“The Long Road,” by Jane McGraw-Teubner, pastel, 8 x 10 in. Private collection
“I really think it is the best medium for plein air,” she says. “It’s much faster on location than oil painting. You don’t have to mix the colors — it’s immediate.” McGraw-Teubner says she can work so quickly on-site that she has time to do a 6″ x 8″ color study before embarking on a larger, more finished plein air piece. “I may do more than one study, depending on how successful I feel the composition and color choices will be,” says the artist. “If you just jump in and paint right away, and don’t see the problem, you can waste a lot of time having to backtrack. The small study also becomes a guide so you don’t chase the light.”
“Cold Spring Harbor Green,” by Jane McGraw-Teubner, pastel, 8 x 10 in. Collection the artist
“Breakthrough,” by Jane McGraw-Teubner, pastel, 9 x 12 in. Collection the artist
If you’re not mixing colors, then you’re carrying a lot of colors, right? McGraw-Teubner says it’s not an issue. She does have a few setups from which she chooses based on the situation — one box holds about 400 sticks, while another that holds about 250 is better for plein air painting that requires a hike.

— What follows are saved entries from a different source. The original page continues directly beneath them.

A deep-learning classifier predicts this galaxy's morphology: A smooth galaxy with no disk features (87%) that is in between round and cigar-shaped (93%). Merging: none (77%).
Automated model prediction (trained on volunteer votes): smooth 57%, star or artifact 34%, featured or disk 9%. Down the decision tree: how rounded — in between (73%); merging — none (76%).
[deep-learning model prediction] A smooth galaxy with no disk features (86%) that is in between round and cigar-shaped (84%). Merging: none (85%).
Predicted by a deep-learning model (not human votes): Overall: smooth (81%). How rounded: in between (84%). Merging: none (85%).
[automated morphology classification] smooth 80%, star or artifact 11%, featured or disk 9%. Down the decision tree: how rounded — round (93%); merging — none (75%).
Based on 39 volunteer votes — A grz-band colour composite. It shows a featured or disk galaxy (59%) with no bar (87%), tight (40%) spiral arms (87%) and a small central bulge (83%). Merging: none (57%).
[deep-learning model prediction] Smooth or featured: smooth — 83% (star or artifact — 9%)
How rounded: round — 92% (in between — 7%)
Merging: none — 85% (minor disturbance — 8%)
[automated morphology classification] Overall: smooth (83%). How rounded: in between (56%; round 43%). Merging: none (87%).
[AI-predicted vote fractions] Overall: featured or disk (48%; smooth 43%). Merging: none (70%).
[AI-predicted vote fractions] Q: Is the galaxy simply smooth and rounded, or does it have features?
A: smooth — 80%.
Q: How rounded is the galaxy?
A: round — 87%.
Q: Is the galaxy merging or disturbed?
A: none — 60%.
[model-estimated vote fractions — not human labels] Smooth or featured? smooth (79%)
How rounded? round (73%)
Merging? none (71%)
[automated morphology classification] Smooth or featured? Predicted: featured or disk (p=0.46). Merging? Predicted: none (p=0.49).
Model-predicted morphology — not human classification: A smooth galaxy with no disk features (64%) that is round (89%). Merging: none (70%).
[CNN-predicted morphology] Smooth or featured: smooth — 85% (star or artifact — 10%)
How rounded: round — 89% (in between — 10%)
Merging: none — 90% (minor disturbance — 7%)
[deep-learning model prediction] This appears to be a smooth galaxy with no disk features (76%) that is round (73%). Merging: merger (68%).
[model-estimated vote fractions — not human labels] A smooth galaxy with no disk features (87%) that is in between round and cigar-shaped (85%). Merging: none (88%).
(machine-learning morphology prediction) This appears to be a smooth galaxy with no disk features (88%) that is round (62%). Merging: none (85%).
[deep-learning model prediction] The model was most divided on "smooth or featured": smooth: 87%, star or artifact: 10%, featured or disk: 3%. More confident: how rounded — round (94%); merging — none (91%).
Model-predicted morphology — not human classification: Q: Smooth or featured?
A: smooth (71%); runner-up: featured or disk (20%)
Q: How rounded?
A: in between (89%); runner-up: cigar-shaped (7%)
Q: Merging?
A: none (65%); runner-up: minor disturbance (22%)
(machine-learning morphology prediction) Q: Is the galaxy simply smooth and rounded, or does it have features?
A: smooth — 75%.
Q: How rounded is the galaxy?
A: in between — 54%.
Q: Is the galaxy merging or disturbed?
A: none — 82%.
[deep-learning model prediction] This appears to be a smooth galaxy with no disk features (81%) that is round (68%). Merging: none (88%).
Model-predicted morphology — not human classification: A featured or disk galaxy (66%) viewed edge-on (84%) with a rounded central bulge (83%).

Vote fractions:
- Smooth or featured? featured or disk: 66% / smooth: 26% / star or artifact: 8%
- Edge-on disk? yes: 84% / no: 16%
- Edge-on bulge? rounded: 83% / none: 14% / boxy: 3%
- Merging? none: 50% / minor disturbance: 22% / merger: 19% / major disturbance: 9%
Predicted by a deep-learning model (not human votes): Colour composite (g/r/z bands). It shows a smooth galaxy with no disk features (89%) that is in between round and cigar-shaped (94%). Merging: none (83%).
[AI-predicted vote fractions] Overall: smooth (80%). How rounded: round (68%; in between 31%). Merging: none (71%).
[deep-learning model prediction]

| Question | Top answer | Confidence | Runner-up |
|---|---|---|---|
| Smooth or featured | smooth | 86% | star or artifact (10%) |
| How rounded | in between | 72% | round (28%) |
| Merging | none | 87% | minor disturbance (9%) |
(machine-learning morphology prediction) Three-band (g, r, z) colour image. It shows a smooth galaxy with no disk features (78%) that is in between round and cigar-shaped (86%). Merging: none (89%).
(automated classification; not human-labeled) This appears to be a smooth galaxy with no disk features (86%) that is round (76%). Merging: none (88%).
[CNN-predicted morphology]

“Cold Spring Harbor Morning,” by Jane McGraw-Teubner, pastel, 9 x 12 in. Private collection
The pastelist says she will add a few colors to her box for the trip out to Monterey, California, and the Plein Air Convention & Expo. “The ocean on the East Coast has more green — I’ll add more browns and blues for Monterey,” says McGraw-Teubner. “The water there has turquoise in it.” She’s familiar with the color palette of that part of California because she ran in the Big Sur Marathon in 2008, a race that goes from Big Sur to Carmel. She’s well equipped to do a lot of running around at the busy convention, it seems.